Eindrücklich sind die Veränderungen auch im Mittelland, insbesondere in den Städten. So zeigen die detaillierten Modellierungen der Forschenden, dass sich die Zahl der Tropennächte zum Beispiel in der Zürcher Innenstadt von bisher etwa 8 pro Jahr verfünffachen würde in einer 3-Grad-Welt.
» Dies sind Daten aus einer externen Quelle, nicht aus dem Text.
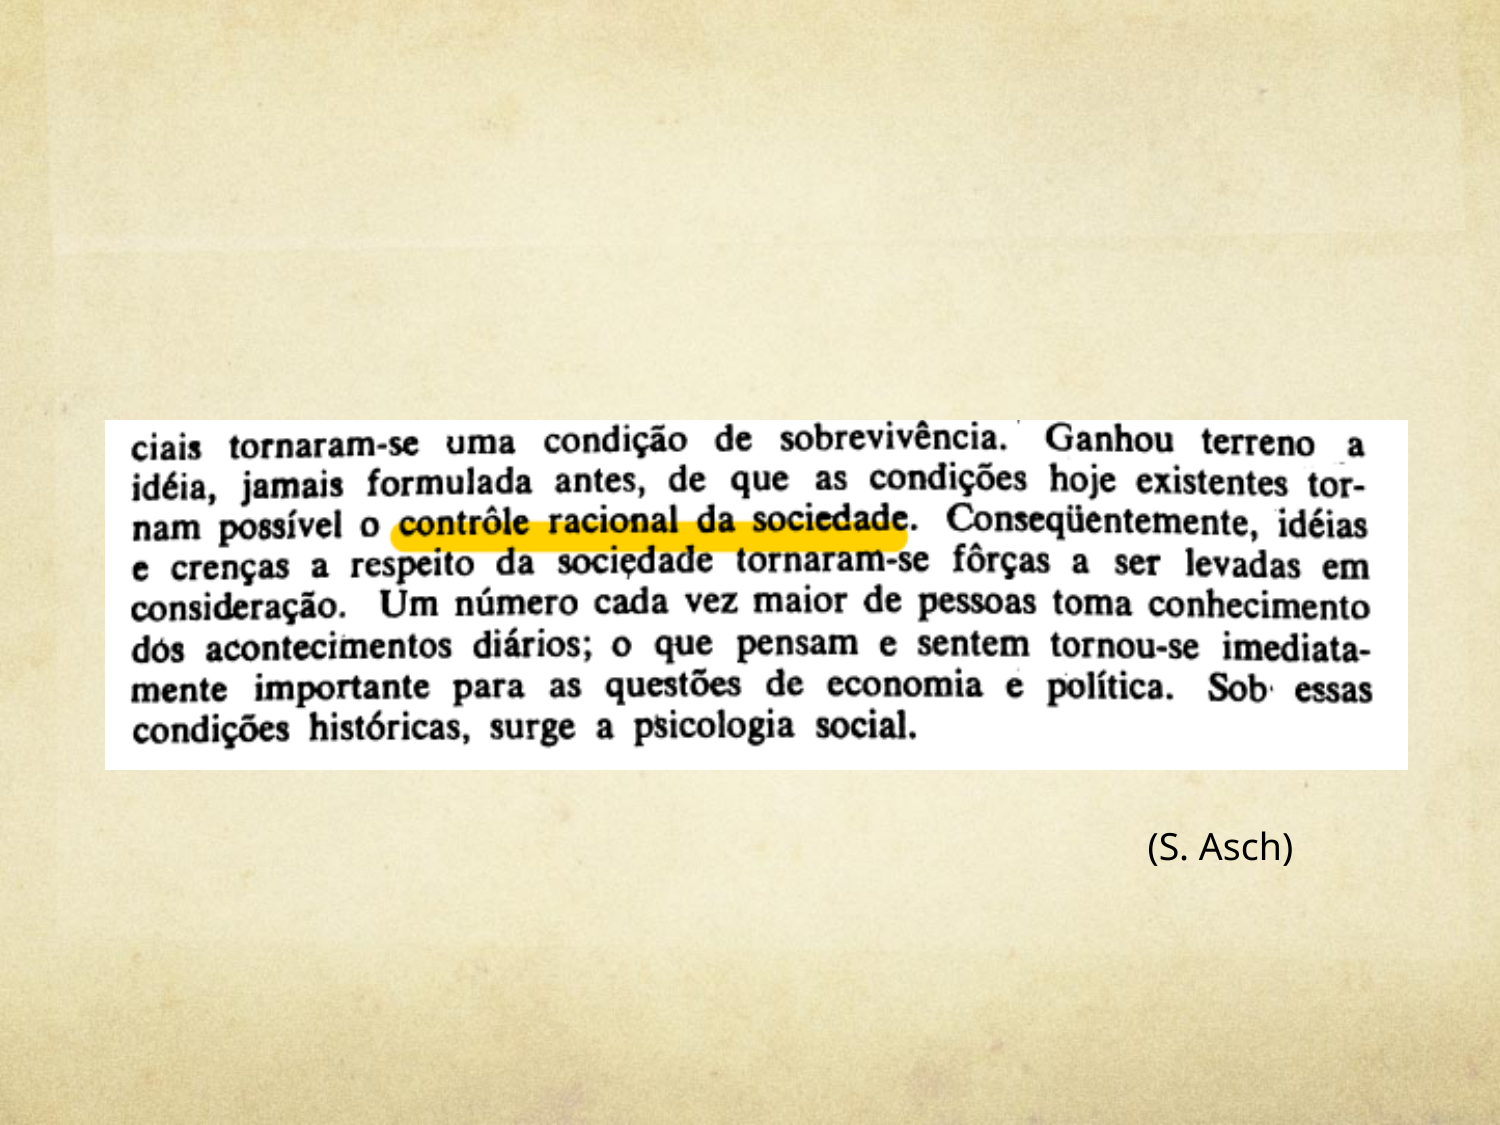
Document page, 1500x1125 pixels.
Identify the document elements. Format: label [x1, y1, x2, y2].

picture [0, 0, 1500, 1125]
list [104, 224, 1408, 966]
«Selbst in den grünen Aussenbezirken der Stadt», sagt Forscherin Mülchi, «selbst da läge die Zahl der Nächte, in denen das Thermometer nicht unter 20 Grad fällt, bei durchschnittlich 18 pro Jahr».
«Jedes Zehntelgrad zählt»
Kurz gesagt zeigt der neue Bericht: Alles, was wir in den letzten Jahren erlebt haben – Starkniederschläge, Sommertrockenheit, extreme Hitze und deutlich weniger Schnee – all das wird noch einmal ganz andere Ausmasse annehmen in der Schweiz, wenn es die Menschheit nicht schafft, die Klimaerwärmung deutlich und schnell zu bremsen.
Das mit dem Pariser Klimaabkommen vereinbarte Ziel von maximal 1.5-Grad Erwärmung ist unterdessen kaum mehr einzuhalten. Das sagen die meisten Forschenden heute. «Trotzdem dürfen wir nicht lockerlassen», sagt ETH-Klimawissenschaftler Reto Knutti, «jedes Zehntelgrad Anstieg, das wir vermeiden können, ist wertvoll.»